Just two weeks after requesting voter information from election officials in all 50 states, President Trump's election commission is halting its data collection initiative entirely, thanks to a lawsuit filed by the Electronic Privacy Information Center. The commission, led by Vice President Mike Pence and Kansas Secretary of State Kris Kobach, had asked for detailed information on the registered voters in each state, but a representative said in a court filing Monday that it will pause the effort until the lawsuit is resolved.

EPIC claims that the commission broke federal law when it asked state election officials to submit all "publicly available voter roll data" as allowed by state law. Under the E-Government Act of 2002, the federal government must take specific safeguards while collecting personal information to ensure the security of that information. Before collecting any such information, agencies are required to write and release what's called a Privacy Impact Assessment, a document that explains how the data is stored, transmitted, and managed.

According to EPIC, the Trump commission didn't conduct a Privacy Impact Assessment before requesting the data. The watchdog group also said that the commission planned to transmit the voter data via an unsecured Army website. Incidentally, this issue is at the center of another lawsuit that's been filed against the election commission by the watchdog group Public Citizen.

EPIC asked a federal judge to block the commission from collecting any more data until it complies with the E-Government Act. But the commission opted to do so voluntarily: In court documents filed Monday, the commission said that it has sent an email to state officials telling them to "hold on submitting any data" about its registered voters.

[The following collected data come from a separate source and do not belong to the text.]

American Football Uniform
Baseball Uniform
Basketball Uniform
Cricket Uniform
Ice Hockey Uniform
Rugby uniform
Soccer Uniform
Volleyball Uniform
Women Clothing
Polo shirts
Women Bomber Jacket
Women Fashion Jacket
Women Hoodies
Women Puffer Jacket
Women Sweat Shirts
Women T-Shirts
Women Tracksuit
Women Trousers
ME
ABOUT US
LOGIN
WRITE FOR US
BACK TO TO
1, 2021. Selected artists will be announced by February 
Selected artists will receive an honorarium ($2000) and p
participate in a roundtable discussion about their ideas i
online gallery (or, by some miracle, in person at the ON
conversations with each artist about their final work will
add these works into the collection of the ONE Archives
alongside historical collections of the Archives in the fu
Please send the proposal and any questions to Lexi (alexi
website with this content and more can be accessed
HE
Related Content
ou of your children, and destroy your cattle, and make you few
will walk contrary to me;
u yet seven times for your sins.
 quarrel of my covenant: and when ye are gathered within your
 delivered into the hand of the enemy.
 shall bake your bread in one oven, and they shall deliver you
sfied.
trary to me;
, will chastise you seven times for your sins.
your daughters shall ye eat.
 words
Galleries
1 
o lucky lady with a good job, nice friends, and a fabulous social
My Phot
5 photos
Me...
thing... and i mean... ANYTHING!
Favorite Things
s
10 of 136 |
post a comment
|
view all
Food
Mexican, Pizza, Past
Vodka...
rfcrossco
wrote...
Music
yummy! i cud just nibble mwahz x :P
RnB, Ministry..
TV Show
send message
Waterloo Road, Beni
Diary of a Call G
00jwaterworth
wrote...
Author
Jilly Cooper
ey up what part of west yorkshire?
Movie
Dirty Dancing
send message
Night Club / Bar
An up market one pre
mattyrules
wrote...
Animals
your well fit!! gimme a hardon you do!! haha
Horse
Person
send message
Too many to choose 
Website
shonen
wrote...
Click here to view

Kobach sent his original letter on June 28, asking state secretaries of state to turn in publicly-available voter information, which in some states could include names, addresses, voting history, party registration, and the last four digits Social Security numbers. But many state officials rejected this request, either in full or in part — including Kobach himself, who announced that, in his capacity as Kansas' Secretary of State, he won't send voters' Social Security numbers to the commission that he himself leads. In another notable response, Mississippi Secretary of State Delbert Hosemann, a Republican, said that the commission "can go jump in the Gulf of Mexico, and Mississippi is a great state to launch from."

On Monday, two additional organizations — the ACLU and the Lawyers’ Committee for Civil Rights Under Law — also sued the election commission. Both groups are claiming that the commission has violated the Federal Advisory Committee Act by failing to hold public meetings or make records of its meetings publicly available.